3. Restart the service (picks up new certs on start).
### Disk Full
1. Check disk usage:
```
df -h /srv/eng-pad-server/
du -sh /srv/eng-pad-server/*
```
2. Prune old backups:
```
ls -t /srv/eng-pad-server/backups/ | tail -n +8 | xargs -I{} rm /srv/eng-pad-server/backups/{}
```
3. Compact the database:
```
sqlite3 /srv/eng-pad-server/eng-pad-server.db "VACUUM"
```
### Sync Fails from Android App
1. Verify server is reachable from the device's network.
2. Check gRPC port is open: `ss -tlnp | grep 9443`
3. Check TLS cert is valid and trusted by the device.
4. Check credentials: verify the user exists via `eng-pad-server status`.
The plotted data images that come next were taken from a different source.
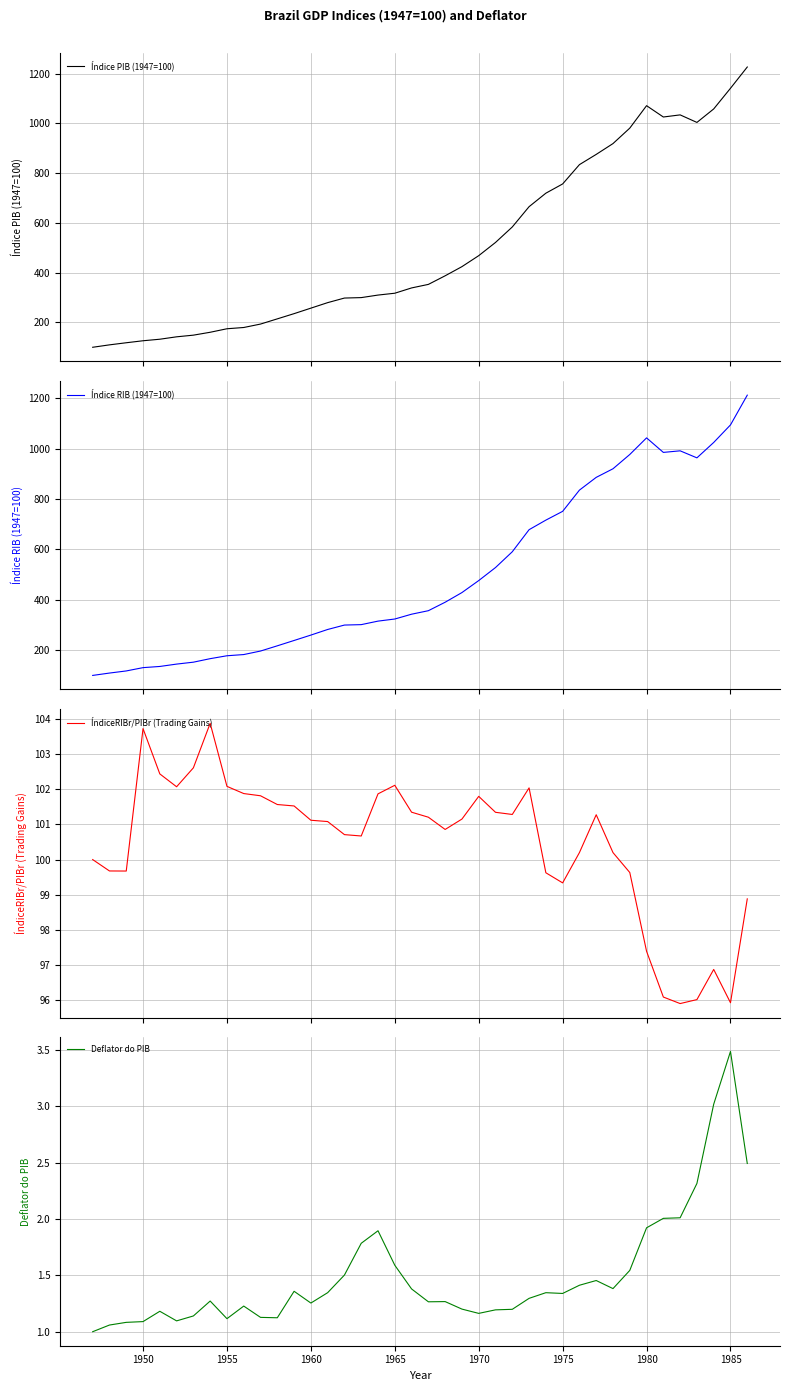

What is the highest value of the Índice RIB (1947=100) series?

1212.6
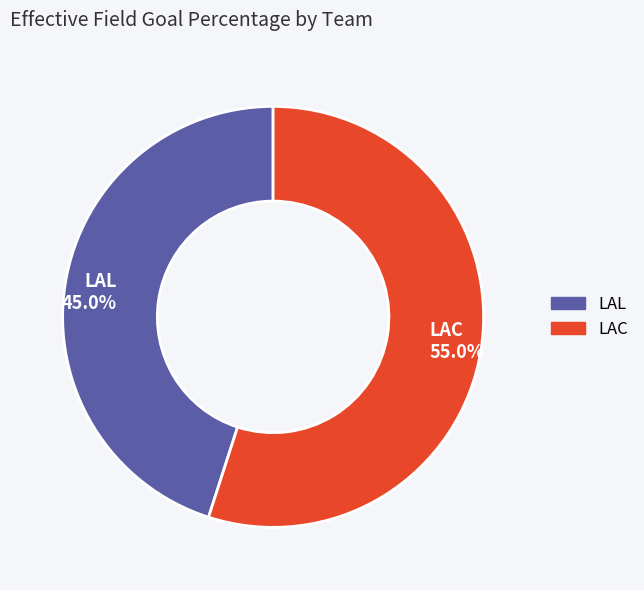

Is the sum of LAL and LAC greater than half?

Yes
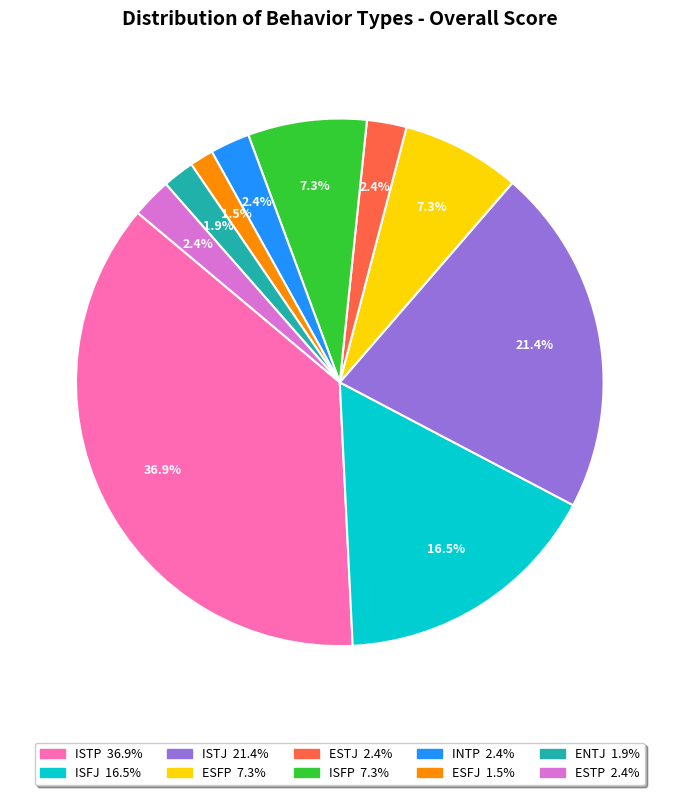

Combined, do ESFP and ISFP account for over 50%?

No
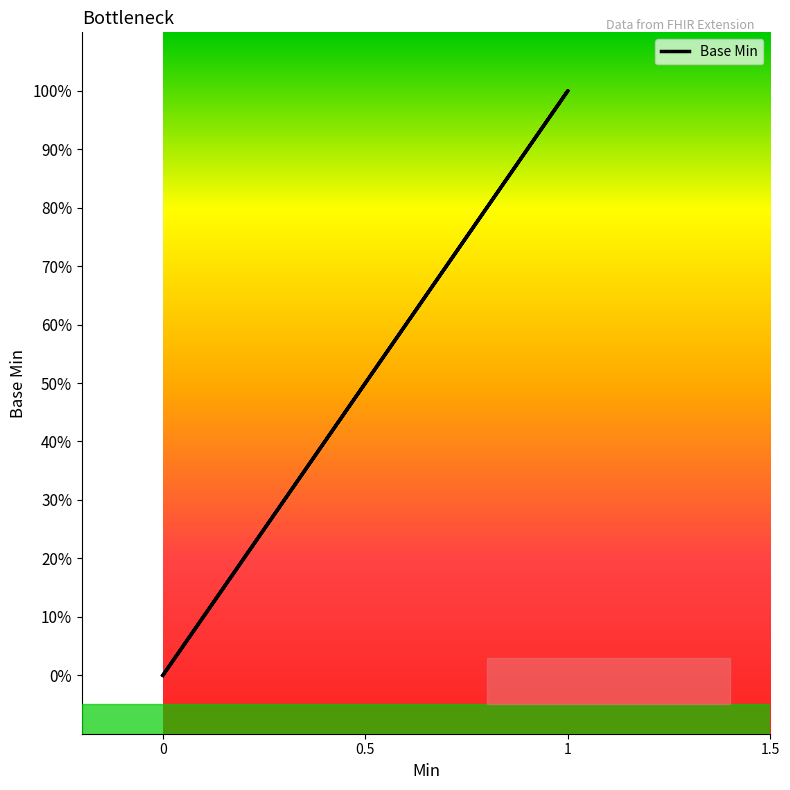

True or false: the data shows 0 at 0.

False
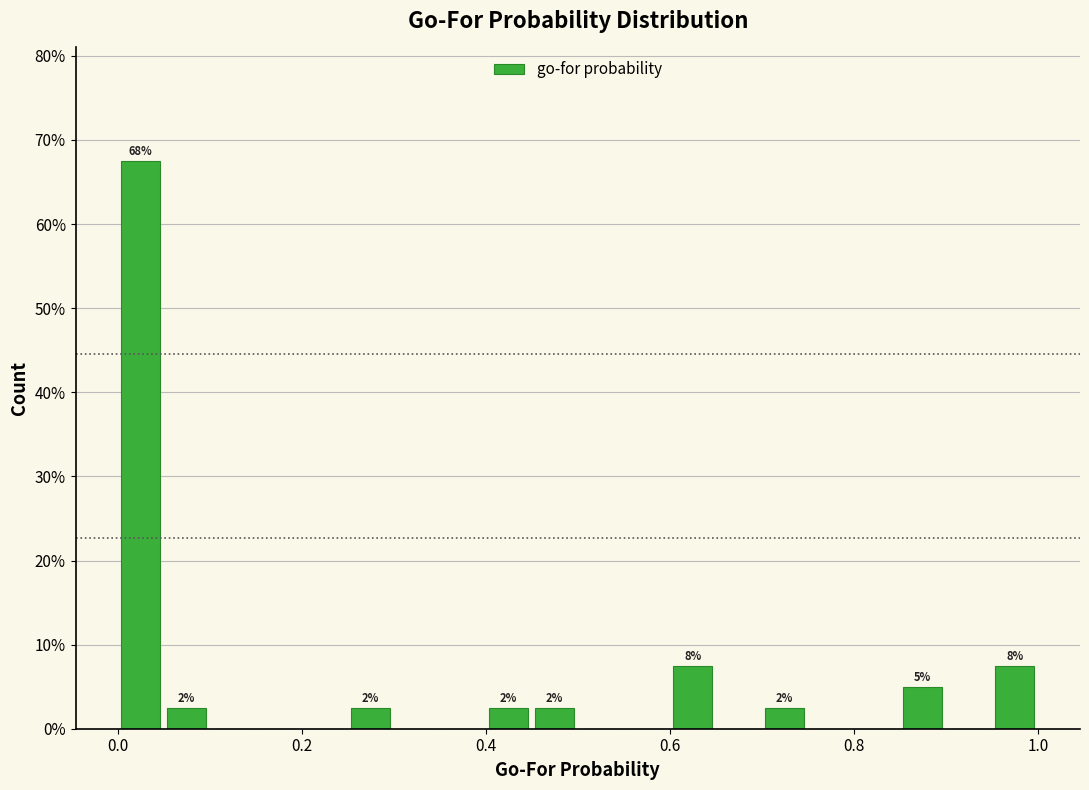

Around what value on the x-axis is the tallest bar? Give the approximate position of its centre, as read against the axis.

0.02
5. Check server logs for auth failures: `journalctl -u eng-pad-server | grep UNAUTHENTICATED`
## 6. Escalation
If the runbook doesn't resolve the issue:
1. Check ARCHITECTURE.md for system design context.
2. Check AUDIT.md for known security considerations.
3. Review recent commits for changes that may have introduced the issue.